Больше всего Гарриет любила фотографии с братом. Их почти все забрала себе Эди: так тяжело было глядеть на эти снимки, что их вынули из альбома и хранили отдельно, на полке в чулане у Эди, в коробке-сердечке из-под шоколадных конфет. Гарриет было лет восемь, когда она их откопала, и эту ее археологическую находку по значимости можно было сравнить разве что с обнаружением гробницы Тутанхамона.
Эди и не подозревала, что Гарриет нашла фотографии, и уж тем более не догадывалась, что из-за них внучка постоянно и торчала у нее дома. Вооружившись фонариком, Гарриет разглядывала снимки, сидя в Эдином затхлом чулане, под подолами Эдиных выходных платьев, а иногда запихивала их в игрушечный чемоданчик с Барби и утаскивала к Эди в сарай – Эди, радуясь, что Гарриет больше не путается у нее под ногами, никогда не мешала ей там играть. Несколько раз она приносила фотографии на ночь домой. Как-то раз, когда их мать уже улеглась, она показала снимки Эллисон.

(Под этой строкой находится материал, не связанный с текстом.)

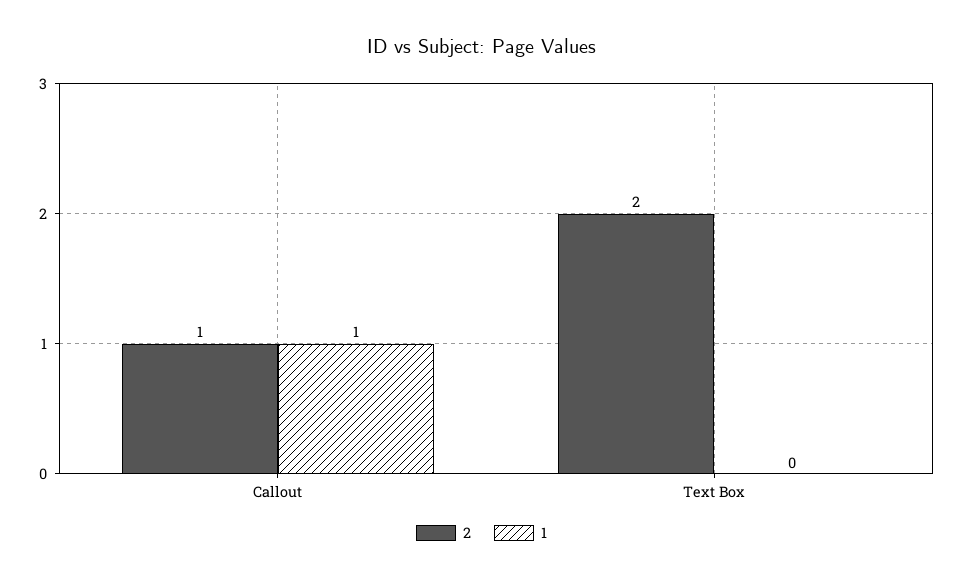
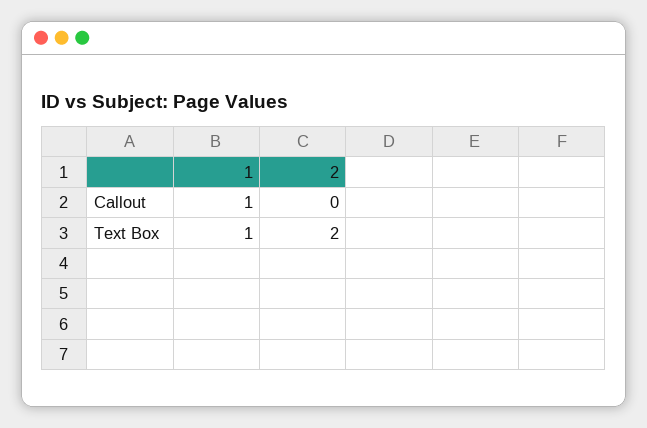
2, Callout: 1 -> 0
1, Text Box: 0 -> 1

– Смотри, – сказала она, – это наш брат.
Эллисон уставилась на открытую коробку, которую Гарриет поставила ей на колени, и как будто даже испугалась.
– Давай же! Посмотри! Там и ты есть.
– Не хочу, – сказала Эллисон, захлопнула коробку и сунула ее обратно Гарриет.
Снимки были цветные: поблекшие “полароиды” с зарозовевшими краями, липкие и рваные, потому что их выдрали из альбома. Они были заляпаны отпечатками пальцев, как будто их часто пересматривали. Самые заляпанные были проштемпелеваны черными каталожными номерами – их забирали полицейские для расследования.
Разглядывать их Гарриет никогда не надоедало. Все краски на фото были нереальными, с просинью, и с годами цвета сделались еще более хрупкими, более чудными. Через них Гарриет приоткрывалась дверка в сказочный мир – магический, цельный, утраченный навеки.
В этом мире был Робин – вот он спит вместе с рыжим котом Вини, вот, захлебываясь от хохота, носится по солидному – с колоннами – парадному крыльцу “Напасти”: кричит что-то в камеру, пускает мыльные пузыри через катушку, держа в руках блюдечко с пеной; вот он в скаутской форме – вытянулся в струнку, раздулся от гордости, а вот совсем маленький Робин в костюме жадной вороны – это у него была такая роль в детсадовской пьеске “Пряничный Человечек”. Костюм этот произвел фурор. Либби над ним корпела несколько недель: черное трико, сверху – оранжевые гольфы, а швы – от запястья до подмышки и от подмышки до бедра – прошиты перьями из черного бархата. Клювом стал картонный оранжевый конус, который Робину прицепили к носу. Костюм вышел такой красивый, что Робин надевал его два Хэллоуина подряд, а за ним – и его сестры, да и теперь, столько лет спустя, соседские матери, бывало, одалживали его у Шарлотты.